Excerpted text:
Use pseudocode (INPUT, WRITE, FOR, WHILE)

Algorithms and Flowcharts (Cambridge IGCSE/A‑Level IT 9626 – Topic 4)

Learning Objectives (Cambridge Assessment Objectives)

1. AO1 – Knowledge & Understanding: recognise and use the standard pseudocode constructs required by the syllabus.
2. AO2 – Application: write correct algorithms and flowcharts, edit given ones and translate between the two representations.
3. AO3 – Analysis: evaluate the suitability of different control structures and identify errors in algorithms/flowcharts.

Key Concepts

• What an algorithm is and the characteristics of a good algorithm.
• Cambridge flow‑chart symbols and the conventions used in examinations.
• Pseudocode conventions – case‑insensitive, indentation for readability, use of ← for assignment.
• Control structures: sequential processing, looping, decision‑making, and sub‑routines.
• Editing and error‑checking techniques for algorithms and flowcharts.

Full Syllabus Coverage (Topic 4)

Syllabus Item	Present in Notes?	Action Required
INPUT / READ	Yes	–
WRITE / PRINT	Yes	–
FOR … NEXT	Yes	–
FOR … NEXT … STEP	No	Added in “Looping Constructs”.
IF … ELSE … ENDIF	No	Added in “Decision‑Making”.
WHILE … END WHILE	Yes	–
REPEAT … UNTIL	No	Added in “Looping Constructs”.
CASE … ENDCASE	No	Added in “Decision‑Making”.
Comparison & arithmetic operators	Implicit	Explicit table added.
Sub‑routines / procedures	No	New “Sub‑routines” section introduced.

Human pose keypoint data:

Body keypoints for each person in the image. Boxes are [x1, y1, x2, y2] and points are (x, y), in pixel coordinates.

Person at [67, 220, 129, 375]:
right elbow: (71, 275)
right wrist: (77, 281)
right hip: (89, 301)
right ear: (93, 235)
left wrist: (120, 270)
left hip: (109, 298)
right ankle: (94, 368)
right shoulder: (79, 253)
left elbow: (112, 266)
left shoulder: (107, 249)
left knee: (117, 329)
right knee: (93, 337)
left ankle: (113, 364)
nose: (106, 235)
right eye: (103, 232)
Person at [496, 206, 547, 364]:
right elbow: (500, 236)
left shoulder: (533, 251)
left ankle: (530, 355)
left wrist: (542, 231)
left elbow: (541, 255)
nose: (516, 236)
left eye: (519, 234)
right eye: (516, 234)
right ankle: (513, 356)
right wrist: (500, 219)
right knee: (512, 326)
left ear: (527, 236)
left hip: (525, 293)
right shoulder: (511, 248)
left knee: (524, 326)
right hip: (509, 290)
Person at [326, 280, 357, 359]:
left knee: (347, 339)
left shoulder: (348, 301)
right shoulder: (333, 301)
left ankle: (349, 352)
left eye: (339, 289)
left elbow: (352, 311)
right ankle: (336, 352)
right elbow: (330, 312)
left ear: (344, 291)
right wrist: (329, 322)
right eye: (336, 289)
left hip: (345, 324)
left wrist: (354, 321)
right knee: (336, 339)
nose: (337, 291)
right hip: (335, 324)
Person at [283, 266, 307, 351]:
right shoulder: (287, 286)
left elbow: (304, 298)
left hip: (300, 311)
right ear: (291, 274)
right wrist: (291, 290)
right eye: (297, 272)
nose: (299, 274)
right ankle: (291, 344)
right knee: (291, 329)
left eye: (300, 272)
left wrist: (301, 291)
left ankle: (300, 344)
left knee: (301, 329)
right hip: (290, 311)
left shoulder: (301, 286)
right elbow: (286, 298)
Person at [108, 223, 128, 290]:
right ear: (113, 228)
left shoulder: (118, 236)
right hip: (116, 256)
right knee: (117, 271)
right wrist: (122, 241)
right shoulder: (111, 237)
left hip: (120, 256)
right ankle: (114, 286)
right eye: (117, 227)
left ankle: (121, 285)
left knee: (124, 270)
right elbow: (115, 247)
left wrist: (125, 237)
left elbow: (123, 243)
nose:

What you will do:
a) Print the stretch of the algorithms and flowcharts notes from "Learning Objectives (Cambridge" through "decision‑making, and sub‑routines.", copying it character for character.
b) Write what comes next in the algorithms and flowcharts notes, picking up right after the last row of their syllabus table.

Activity answers:
a)
Learning Objectives (Cambridge Assessment Objectives)

1. AO1 – Knowledge & Understanding: recognise and use the standard pseudocode constructs required by the syllabus.
2. AO2 – Application: write correct algorithms and flowcharts, edit given ones and translate between the two representations.
3. AO3 – Analysis: evaluate the suitability of different control structures and identify errors in algorithms/flowcharts.

Key Concepts

• What an algorithm is and the characteristics of a good algorithm.
• Cambridge flow‑chart symbols and the conventions used in examinations.
• Pseudocode conventions – case‑insensitive, indentation for readability, use of ← for assignment.
• Control structures: sequential processing, looping, decision‑making, and sub‑routines.

b)
Editing a given algorithm / flowchart	No	Spot‑the‑error exercises added.
Nested decisions	No	Example with grading added.

Pseudocode Syntax (Cambridge Standard)

Statement	Purpose	Example
INPUT / READ	Read data from the user or a file	INPUT n
WRITE / PRINT	Display data on the screen	WRITE "Result =", result
FOR i = start TO end	Loop a known number of times (increment = 1)	FOR i = 1 TO n
FOR i = start TO end STEP step	Loop with a user‑defined increment or decrement	FOR i = 10 TO 0 STEP -2
END FOR	Terminate a FOR loop	END FOR
WHILE condition	Repeat while the condition is true (test before first iteration)	WHILE total < limit
END WHILE	Terminate a WHILE loop	END WHILE
REPEAT	Start a loop that executes at least once	REPEAT
UNTIL condition	Terminate a REPEAT loop when the condition becomes true (test after each iteration)	UNTIL password = "Cambridge"
IF condition THEN	Single‑branch decision	IF score ≥ 50 THEN
ELSE	Alternative branch for an IF	ELSE
ENDIF	Terminate an IF … THEN … ELSE … ENDIF block	ENDIF
CASE expression OF	Multi‑way selection	CASE choice OF
WHEN value:	Branch of a CASE	WHEN 1: …
WHEN OTHER:	Default branch of a CASE	WHEN OTHER: …
ENDCASE	Terminate a CASE block	ENDCASE
CALL subroutine (parameters)	Invoke a sub‑routine	CALL Factorial (n, result)
PROCEDURE subroutine (parameters)	Define a sub‑routine	PROCEDURE Factorial (n, result)
END PROCEDURE	Terminate a sub‑routine definition	END PROCEDURE

Comparison & Arithmetic Operators (Cambridge)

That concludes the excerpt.